Началось как будто с пустяка. На первом уроке он небрежно сообщил Тане Карцевой, что в Бразилии удавы работают у людей.
— Перестань! Как не стыдно! — сказала она.
— Даже с детьми гуляют. Как настоящие няни, — добавил Юра.
— Перестань, я скажу…
Он обиделся, что ему не верят, и со зла брякнул:
— И в магазин за хлебом ходят!
— Перестань! — Таня чуть не плакала от возмущения.
— Юра, — сказала Анна Григорьевна, их учительница.
Она была очень добрая, однако это знали не все и оттого побаивались. Юра ее не боялся, но не понимал, как себя с ней вести, потому что она была его теткой, женой дяди Володи. Юру она взяла в прошлом году к себе в класс. У нее было строгое лицо с небольшим прямым носом, красивые глаза и не совсем обычная прическа: сзади пучок, а уши прикрывались длинными такими, завитыми в трубочку локонами.
— …Юра, — повторила Анна Григорьевна, — ты мне мешаешь.
Юра немного послушал, о чем она говорит, потом спросил Карцеву:
— Бацилла разобьется, если упадет?
— Перестань! — сказала та. — Как не стыдно!
— Стыдно, если видно, — ловко отпарировал он и опять спросил: — Ты была в прериях?
— Юра Хазанов, — раздался снова голос Анны Григорьевны. — Ты много болтаешь. Мне трудно вести урок.
— А чего трудного?..
Нет, он не хотел такое сказать, но как-то само вырвалось. И он покраснел. Он вообще легко краснел.
— Как не стыдно! — прошипела Таня Карцева.
— Так, — сказала Анна Григорьевна. — Очень хорошо.
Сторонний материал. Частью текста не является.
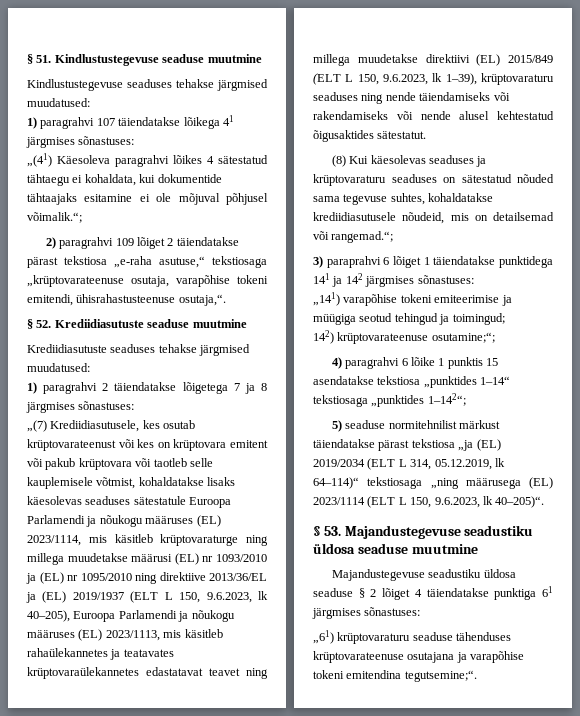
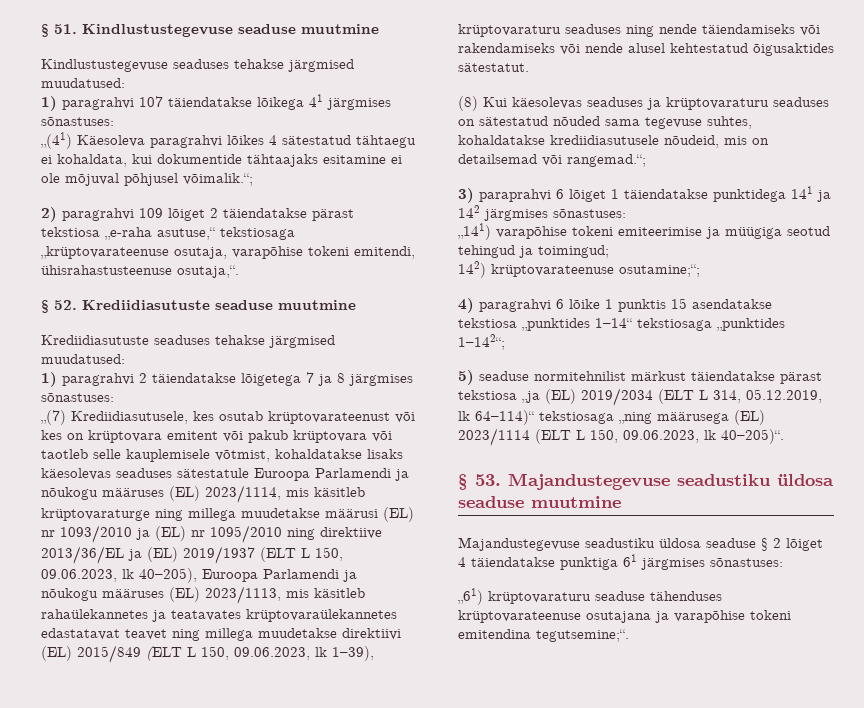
[206,592,252,603] 9.6.2023, -> [41,569,117,582] 09.06.2023,
[383,74,428,85] 9.6.2023, -> [234,647,310,660] 09.06.2023,
[434,497,480,508] 9.6.2023, -> [623,430,699,443] 09.06.2023,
Значит, ты считаешь… А почему ты решил, что не трудно? Встань и ответь.
Юра встал. Может, надо было извиниться — и все, но он еще не научился этому; для него извинение было тяжким трудом, тяжелее, чем съесть манную кашу с комками, которой он всегда давился под неусыпным оком бабушки.
— Потому что… — сказал он. — Потому что можно в учебнике прочитать. И еще там вопросы есть.
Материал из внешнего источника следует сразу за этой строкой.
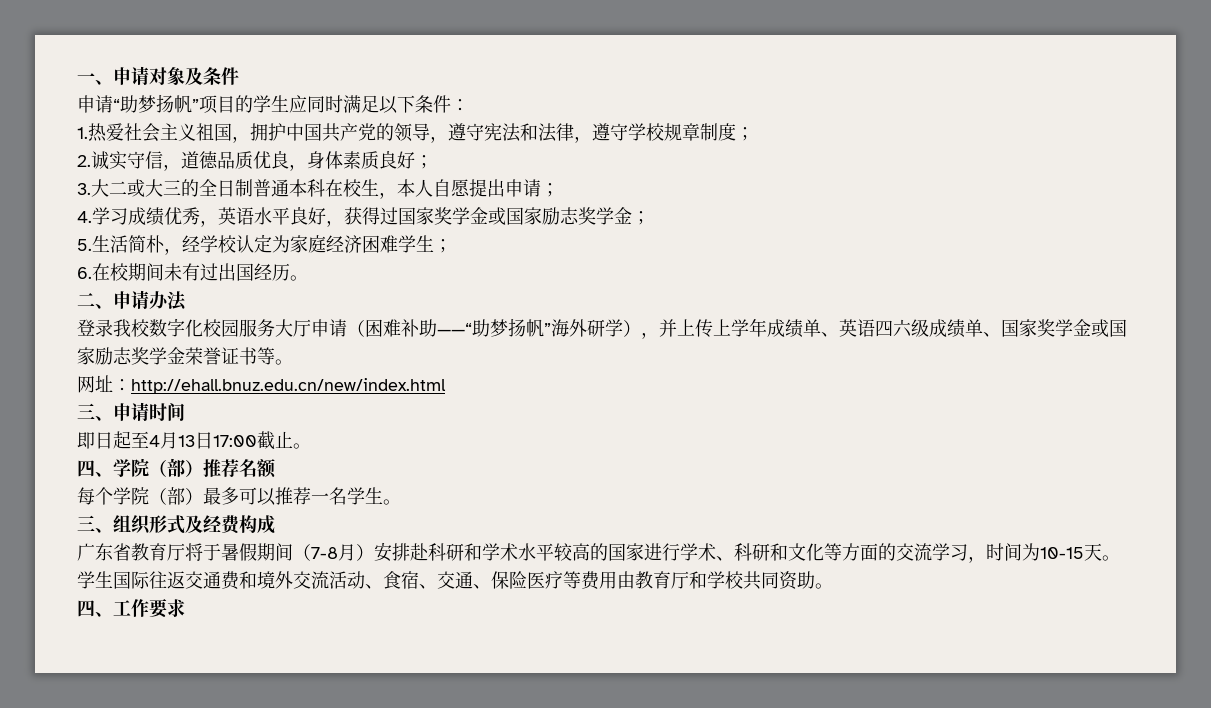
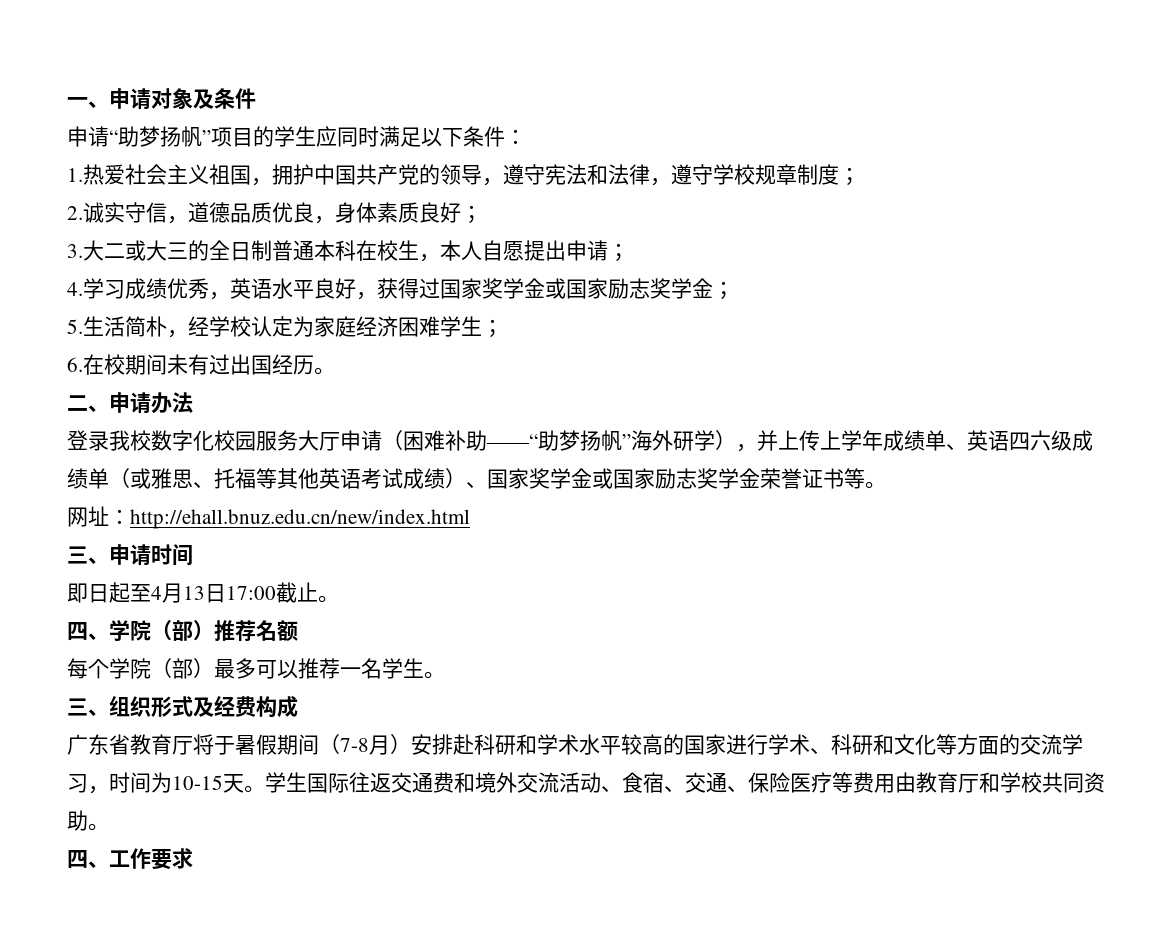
(983, 328) none -> [109,468,466,489] （或雅思、托福等其他英语考试成绩）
— Так. А в задачнике ответы, да?
— Да.
— А с дисциплиной как?
— У меня?
— Нет, — сказала Анна Григорьевна. — В классе. Надо ведь, чтоб порядок был. Чтобы все слушали.
— Конечно, — сказал Юра. — Чтобы слушали. — В классе засмеялись, это опять обидело его и он добавил: — Ну, и что такого? Разве трудно?
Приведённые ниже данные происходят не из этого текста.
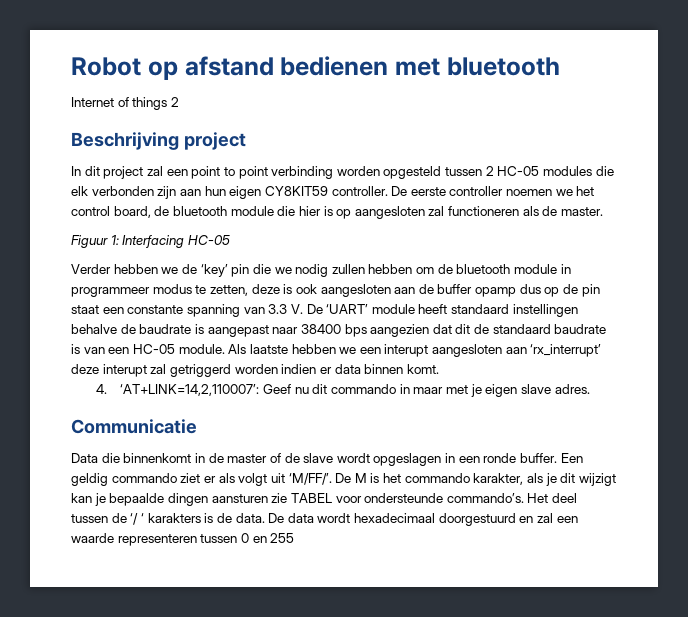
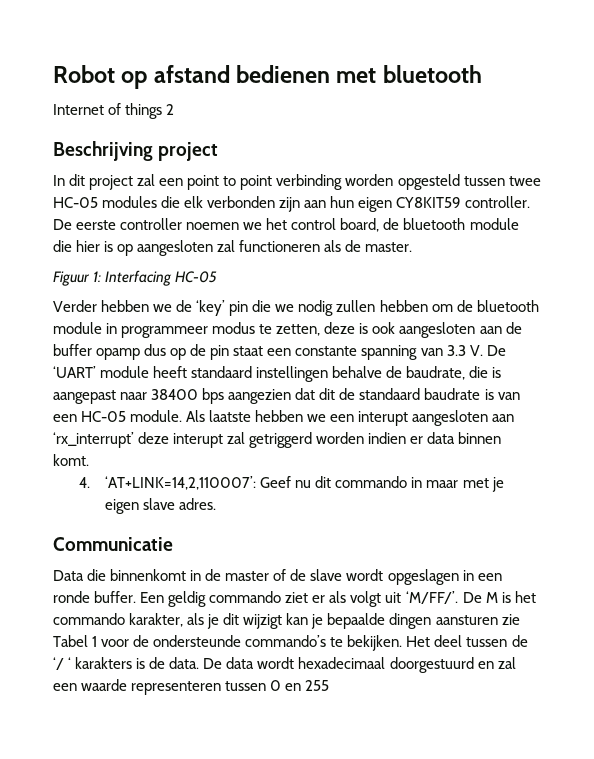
[485,166,494,176] 2 -> [508,176,541,186] twee
[139,324,192,334] baudrate -> [406,366,489,380] baudrate, die
[290,493,524,503] TABEL voor ondersteunde commando’s. -> [53,635,403,651] Tabel 1 voor de ondersteunde commando’s te bekijken.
— Нет, ничего такого, — согласилась Анна Григорьевна. — Может, ты и прав, и каждый сумеет провести урок… Садись, пожалуйста.
— А чего? — сказал Юра специально для Тани Карцевой перед тем, как сесть.
На следующем уроке его первым вызвали к доске.
— Тетрадку брать? — спросил он.
— Как тебе удобней, — сказала Анна Григорьевна. — Нет, не туда, сюда, к столу… так… Очень хорошо… Вот тебе журнал, ручка. Можешь начинать… Сейчас у нас литература. А ты — учитель…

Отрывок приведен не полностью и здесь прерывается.